Friday, December 28, 2007

Parasites are the hidden face of climate change across Scotland

Scotsman: There is little doubt that climate change is having an impact on the agricultural industry in Scotland. The consensus is that this will lead to drier summers and increased rainfall during the winter. Scientists at the Moredun Research Institute, near Edinburgh, reckon that climate change will have a major impact on the health and welfare of livestock. Dr Philip Skuce has been studying this topic. He said: "Recent data from diagnostic reports clearly shows that the incidence of parasitic gastroenteritis, caused by roundworms, has risen significantly in the last five years.

"Heavy infestations with the brown stomach worm, teladorsagia circumcinta, are now routinely diagnosed in lambs in the spring in the south-east of Scotland. This is believed to be caused by the survival of the free-living larval stages shed in the previous year through the winter on pasture."

In the past farmers were able to combat the various parasites which infect sheep with a range of drugs. The problem is that new parasites are being found. Skuce added: "A very realistic threat is the emergence of haemonchosis in Scottish sheep flocks. This is a highly pathogenic, blood-sucking worm normally associated with more tropical climates, especially in Australia, South America and South Africa.

"The number of outbreaks has also increased in the last decade and it has even been identified on sheep farms in the extreme North-east of Scotland. It is unclear whether the parasite is over-wintering on pasture or surviving in an arrested state within the host until favourable conditions return in the spring.

"In any event, this is a serious development, partly due to the high pathogenicity, but also because of its ability to evolve successful survival strategies.
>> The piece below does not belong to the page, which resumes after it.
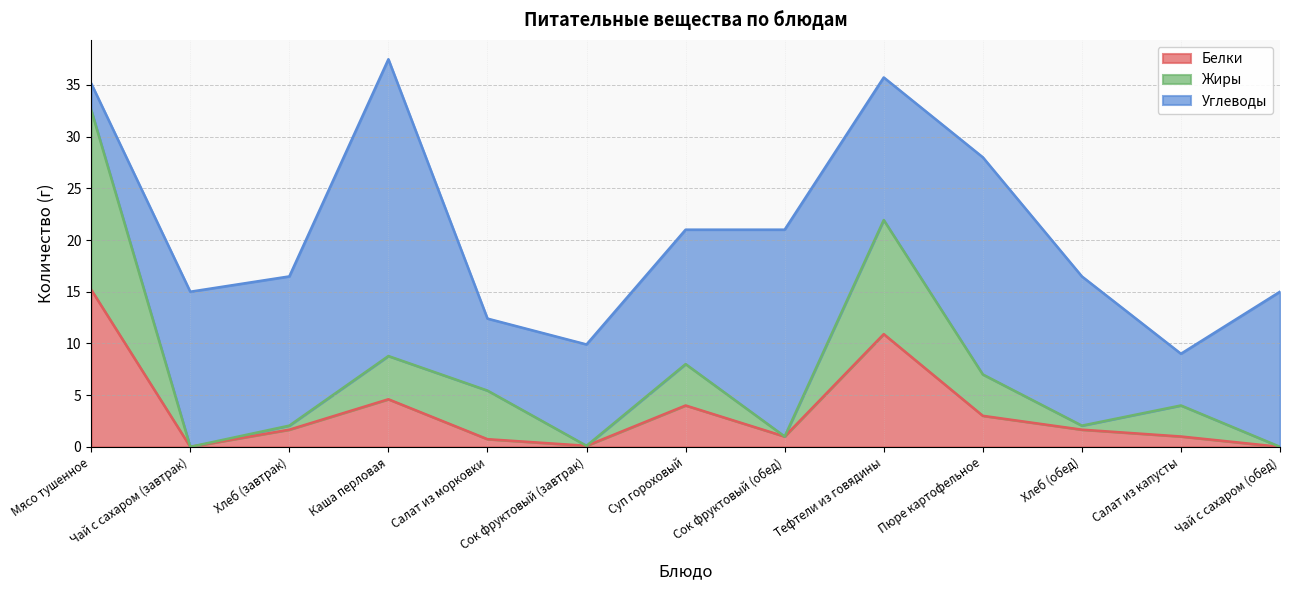

The Жиры series shows 4.0 at Салат из капусты. True or false?

True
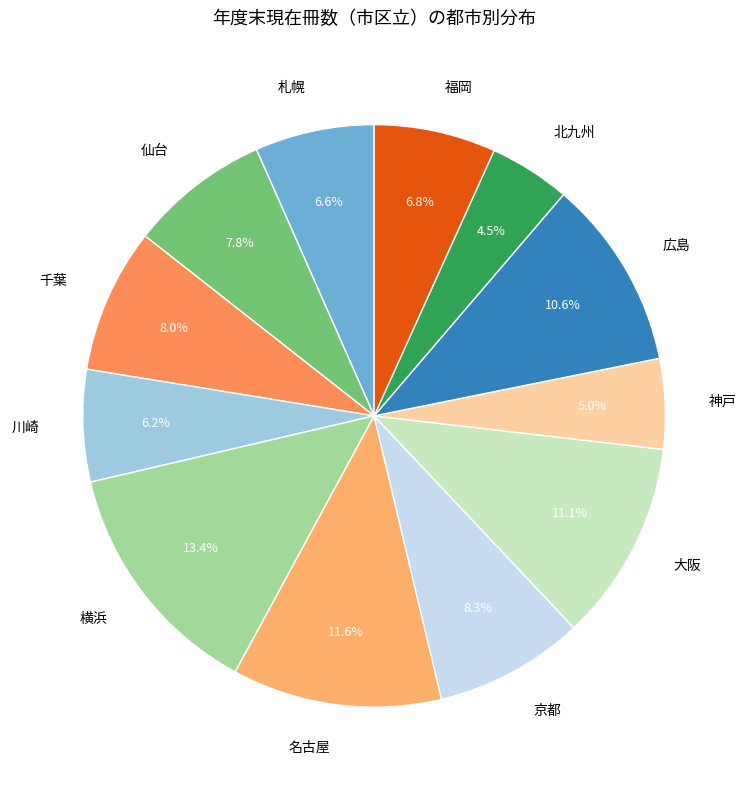

Is there any slice that represents more than half of the pie?

No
In a similar way nematodirus, traditionally a parasite of young lambs in the early summer, now appears to have changed so that it is now seen in older lambs during autumn and winter."

Liver fluke has long been a scourge of the sheep industry. Traditionally it was more prevalent in the west, but it is now routinely diagnosed in drier parts of Scotland. However, fluke is now being increasingly found in cattle and reports from abattoirs suggest that up to 30 per cent of all livers are rejected

On the broader picture of parasite control, Skuce said: "The sustainable management of livestock parasitism in the face of climate change requires that we remain vigilant and retain the capacity to respond to a changing environment. We urgently need improved surveillance and diagnosis as well as better methods of detecting resistance to the commonly used drugs. Scientists at Moredun, in collaboration with the Glasgow Vet School and the Sanger Centre in Cambridge, have been successful in obtaining substantial funding to pursue this goal.

"We also need to continue our ongoing research towards alternative integrated control strategies such as vaccines, selective breeding and optimised nutrition to remove our reliance of a dwindling supply of effective veterinary products."

The actual cost of parasite infestation in cattle and sheep is difficult to quantify, but it certainly runs to many millions of pounds each year. An increasing trend to low-input systems of animal production means that the overall of supervision is reduced and relatively minor problems which would have been picked quickly in the past can suddenly become serious both in terms of animal health and lack of performance. Prevention comes a lot cheaper than expensive drugs.